No one would describe Nicolas Ghesquière’s latest Louis Vuitton collection, which closed Paris fashion week on Tuesday evening, as pretty. With leather skullcaps and Pierrot collars, chequerboard graphics and an onslaught of primary colours, balloon-legged trousers and shark-fin lapels, it was not easy on the eye.
If you think his clothes are ugly, Ghesquière is absolutely fine with that. “It’s the beauty of controversy,” he explained after the show, beaming from ear to ear. “I am happy to be misunderstood.”
After all, anyone can give the people what they want. Only a visionary can deliver what they don’t yet understand, but will come to love. That was the concept behind this collection, expressed not only in the clothes but in the venue. Each season, Louis Vuitton builds a catwalk venue within one of the internal courtyards of the Louvre museum for its show. This time, Ghesquière recreated a section of the Pompidou Centre. The Teletubby colours and plasticine shapes of the iconic modern art museum were reproduced at a twentieth of the scale, with a metal catwalk that snaked around the walls, giving them the same inside-out look of the Pompidou, with its external escalators.
The aesthetic of the Pompidou “was very much criticised at the time”, said Ghesquière. “But it has become central to Paris, to culture, to young people, to everyone who loves the future. Your eye gets used to something, and your tastes evolved and change.” While the setting was a direct homage to the jolie laide – unconventionally beautiful – Pompidou, the clothes were more connected with the people Ghesquière has observed from the piazza in front. “I like to sit and watch the people there, to see what Paris really is. To see the streetdancers, the museum people who are quite eccentric sometimes, the fashion people, the gothics – everyone.”
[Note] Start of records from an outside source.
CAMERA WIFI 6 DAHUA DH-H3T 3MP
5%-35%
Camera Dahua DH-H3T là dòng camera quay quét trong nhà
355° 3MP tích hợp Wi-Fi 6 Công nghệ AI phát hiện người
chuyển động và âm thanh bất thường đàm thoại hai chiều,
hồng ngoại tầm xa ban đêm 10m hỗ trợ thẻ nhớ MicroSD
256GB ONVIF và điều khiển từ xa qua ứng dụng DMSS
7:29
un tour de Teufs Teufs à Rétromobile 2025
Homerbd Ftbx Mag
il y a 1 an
There were grungy slip dresses, bulky padded motorcycle leathers, rakish jumbles of denim and tartan, florals and leopard print. Makeup gave the models deeply sculpted cheekbones and dark lips, as if to emphasise the strangeness of their angular faces, rather than the beauty. Most wore chunky, creeper-soled shoes. “In the past in fashion, we put women in high heels to empower them. Now we usually put them in flat shoes. I still love heels, but I don’t feel any more that they add anything to a silhouette,” said Ghesquière.